In sixth grade at age twelve, when I heard the finer points of what my responsibilities in procreation would be, my instantaneous gut response was, no way, not me. Impregnation seemed interesting, but carrying the weight of a cantaloupe inside of me seemed like a bad design plan, and birthing was definitely gross, they said it would be painful, and I risked death in it. Also, I noticed how boys, men were handling their procreative responsibilities, and I was not impressed.

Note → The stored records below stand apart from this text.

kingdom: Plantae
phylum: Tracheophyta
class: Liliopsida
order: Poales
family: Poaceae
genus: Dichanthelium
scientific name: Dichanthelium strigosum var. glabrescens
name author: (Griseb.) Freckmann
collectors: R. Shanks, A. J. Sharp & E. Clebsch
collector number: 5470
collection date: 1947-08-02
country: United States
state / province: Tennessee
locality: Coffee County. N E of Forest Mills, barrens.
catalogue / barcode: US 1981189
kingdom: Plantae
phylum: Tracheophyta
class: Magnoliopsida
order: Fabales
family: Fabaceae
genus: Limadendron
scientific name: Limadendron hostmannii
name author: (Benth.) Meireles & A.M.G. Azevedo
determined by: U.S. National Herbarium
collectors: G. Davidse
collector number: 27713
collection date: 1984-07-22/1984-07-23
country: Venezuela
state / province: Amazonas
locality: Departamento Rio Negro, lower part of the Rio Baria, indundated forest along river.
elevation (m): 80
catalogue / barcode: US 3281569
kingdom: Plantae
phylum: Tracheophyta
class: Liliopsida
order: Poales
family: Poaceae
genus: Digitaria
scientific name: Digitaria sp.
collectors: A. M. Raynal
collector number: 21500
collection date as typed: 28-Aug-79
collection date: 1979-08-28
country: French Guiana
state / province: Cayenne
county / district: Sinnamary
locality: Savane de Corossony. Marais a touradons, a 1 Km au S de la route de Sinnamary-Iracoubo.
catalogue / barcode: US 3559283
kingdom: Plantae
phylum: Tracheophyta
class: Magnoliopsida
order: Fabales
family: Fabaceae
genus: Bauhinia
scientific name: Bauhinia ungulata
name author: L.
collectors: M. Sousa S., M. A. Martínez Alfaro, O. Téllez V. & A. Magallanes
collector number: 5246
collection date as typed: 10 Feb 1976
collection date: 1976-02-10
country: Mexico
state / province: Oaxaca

When I became a woman, I tried every which way to meet a marriageable man, but failed utterly. Later I tried to adopt on my own, but it was never financially feasible. In my forties I decided to become a foster parent. I had a lot of love to give and I was willing to give it to whichever child fate sent to me. The day I passed the foster parent program my social worker told me that I was such a good woman that she wished that she were my foster child, as we planned which child I would take into my care. She thought that I could manage twin toddlers who had recently been injured and orphaned, I had been thinking of starting with a preteen or even a teen. The following week I was laid off from work, putting it all on a tight money hold that never loosened its grip.
Sometime I still wonder if I have qualities that maybe should not have been extinguished from the human herd. I definitely regret not being able to express my maternal feelings, having no spouse, having no children, having no grandchildren, and I am saddened that I could not nurture even one child. Cruel fate brick-walled me away from children.